Ensemble OTrente, créateur d’émotions mystiques a cappella
Le mardi 17 janvier, c’était le jour de la Sainte Roseline. Mais j’avais rendez-vous, quant à moi, avec le Saint-Esprit, dans son temple protestant du 8e arrondissement. Je ne suis pas croyant, mais il me semble que si je l’étais, j’associerais bien volontiers le mystère du Saint-Esprit avec le mystère de l’harmonie musicale : une force pénétrante qui vous remplit d’une joie indicible, une énergie mystique issue du tréfonds de l’univers qui vous replace dans le champs de la solidarité métaphysique ; vous savez, cette émotion extatique qui vous fait comprendre, avec à la fois légèreté et profondeur : ah, je ne suis pas seul au monde!…
Encore faut-il, pour expérimenter cet état d’esprit, que les musiciens soient à la hauteur de votre attente. C’était pleinement le cas ce soir-là, avec une prestation époustouflante du choeur OTrente dirigé par le jeune surdoué Raphaël Pichon, dans un programme de musique sacrée du début 20e siècle avec Howells, Martin, Holst et Vaughan Williams. Ma précédente envolée métaphysique, ça avait été à l’Oratoire du Louvre le 2 novembre 2011, avec le Choeur Philharmonique de Chambre d’Estonie chantant Arvo Pärt, dirigé par Paul Hillier, clairement l’un des plus beaux choeurs du monde. Mais l’émotion était tout aussi pleine en ce mardi hivernal, même si, contrairement au concert Pärt, je découvrais la majorité des oeuvres chantées ; idéalement assis au premier rang, à 3 mètres du choeur, la musique m’a frappé de plein fouet, mais rien de douloureux, bien au contraire…

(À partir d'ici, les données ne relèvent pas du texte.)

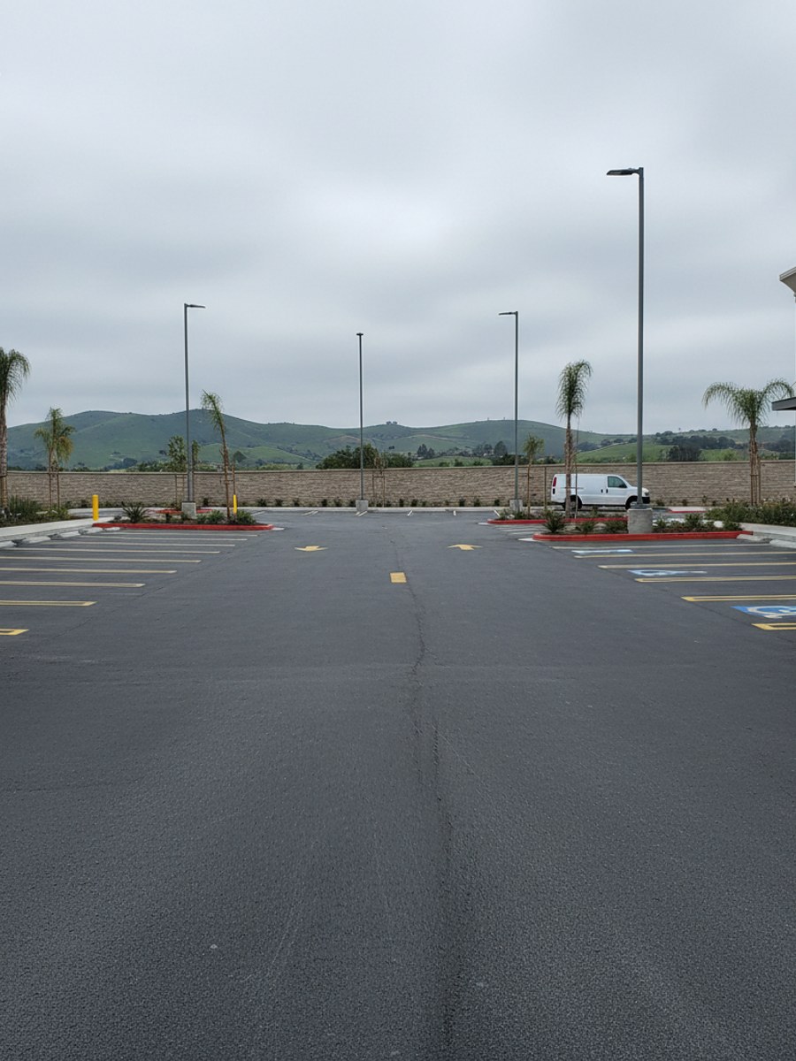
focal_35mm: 23
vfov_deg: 73.9
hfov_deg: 58.9
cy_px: 530
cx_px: 398
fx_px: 705
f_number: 1.8
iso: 1145
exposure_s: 1/1768
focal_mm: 6.4
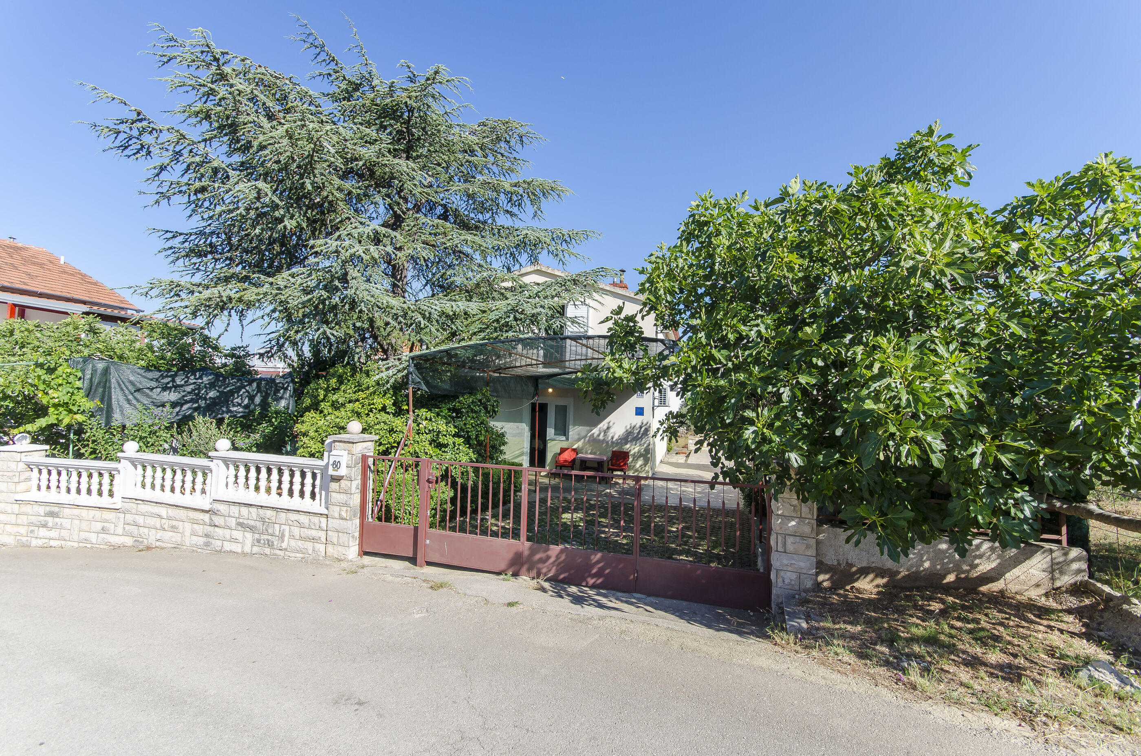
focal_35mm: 15
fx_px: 474
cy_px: 378
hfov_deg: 100.5
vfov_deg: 77.1
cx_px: 570
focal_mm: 10
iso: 100
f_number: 8
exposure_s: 1/320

J’ai surtout été frappé par la précision de l’interprétation, l’admirable maîtrise des nuances (la magie des tous premiers sons du Nunc Dimitis de Holst qui semblaient réellement provenir d’un autre monde…), la projection des voix, perçante et d’une clarté cristalline dans l’acoustique exceptionnelle du Temple, et par dessus tout, la solidité et l’endurance du choeur – composé principalement d’excellents amateurs – dans ce programme a cappella très exigeant.

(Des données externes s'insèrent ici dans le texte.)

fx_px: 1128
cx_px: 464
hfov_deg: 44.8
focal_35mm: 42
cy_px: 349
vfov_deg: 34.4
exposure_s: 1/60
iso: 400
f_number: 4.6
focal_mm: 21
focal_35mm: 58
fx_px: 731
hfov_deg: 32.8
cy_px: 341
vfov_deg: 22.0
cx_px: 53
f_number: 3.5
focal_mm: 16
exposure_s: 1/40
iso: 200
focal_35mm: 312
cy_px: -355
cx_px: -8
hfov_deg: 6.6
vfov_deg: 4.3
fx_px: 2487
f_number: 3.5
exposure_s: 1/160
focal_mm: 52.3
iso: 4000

Le Requiem de Herbert Howells (1892-1983), composé en 1932, a la particularité de mêler une partie du texte latin de la messe des morts (requiem aeternam) avec des psaumes anglicans. C’est une oeuvre de toute beauté qui, en alternant des séquences harmoniques très riches et modulantes, avec des séquences à l’unisson ou à la polyphonie plus clairsemée, prend ses sources dans l’héritage vocal de la Renaissance tout en s’inscrivant dans la modernité de son époque. Les passages chantés sur les paroles « requiem aeternam » baignent dans une atmosphère de pure contemplation, malgré leur caractère recueilli et plutôt sombre. Les chanteurs d’OTrente, malgré quelques très légères hésitations, en ont livré une interprétation absolument sublime, sous une direction très élastique de Raphaël Pichon, que l’on n’est pas habitué à voir dans un tel répertoire (ses concerts et enregistrements pour l’ensemble de musique ancienne Pygmalion sont plus beaucoup plus médiatisés) ; ses gestes souples, très poétiques, débarrassent de la musique de son côté métronome, et lui redonnent toute sa sensibilité, sa fraîcheur et sa spontanéité.

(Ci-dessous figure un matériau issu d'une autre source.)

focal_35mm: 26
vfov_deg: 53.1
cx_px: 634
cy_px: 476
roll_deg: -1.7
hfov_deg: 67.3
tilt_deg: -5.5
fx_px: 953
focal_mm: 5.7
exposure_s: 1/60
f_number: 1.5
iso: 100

La deuxième grande oeuvre de ce programme, vocalement très exigeante, était la Messe à double choeur du compositeur suisse Frank Martin, un véritable monument du répertoire choral a cappella du 20e siècle. Là encore, la prestation du choeur était tout à fait épatante. De par son ampleur et sa complexité, l’oeuvre est un peu moins évidente à apprécier au premier abord, mais c’est un véritable morceau de bravoure pour le choeur, obligé d’afficher toute sa palette de qualités vocales, jusqu’à la toute dernière note de l’Agnus Dei. En introduction de ces deux grandes pièces, l’ensemble a chanté deux pièces sacrées plus brèves, le Nunc Dimitis de Gustav Holst et le O vos omnes de Ralph Vaughan Williams.
Au final, c’est un programme d’environ une heure de musique intégralement a cappella que les Parisiens auront la chance de réentendre ce vendredi 20 janvier à 20h45 à la basilique Sainte Clotilde, dans le 7e arrondissement ; si vous aimez la musique chorale, sacrée et a cappella qui plus est, je ne peux que vous encourager à aller écouter ce magnifique choeur, qui n’a rien à envier aux formations plus médiatisées… L’énergie est réelle, l’émotion et la qualité sont au rendez-vous, les oeuvres sont belles et rares… que demander de plus ?!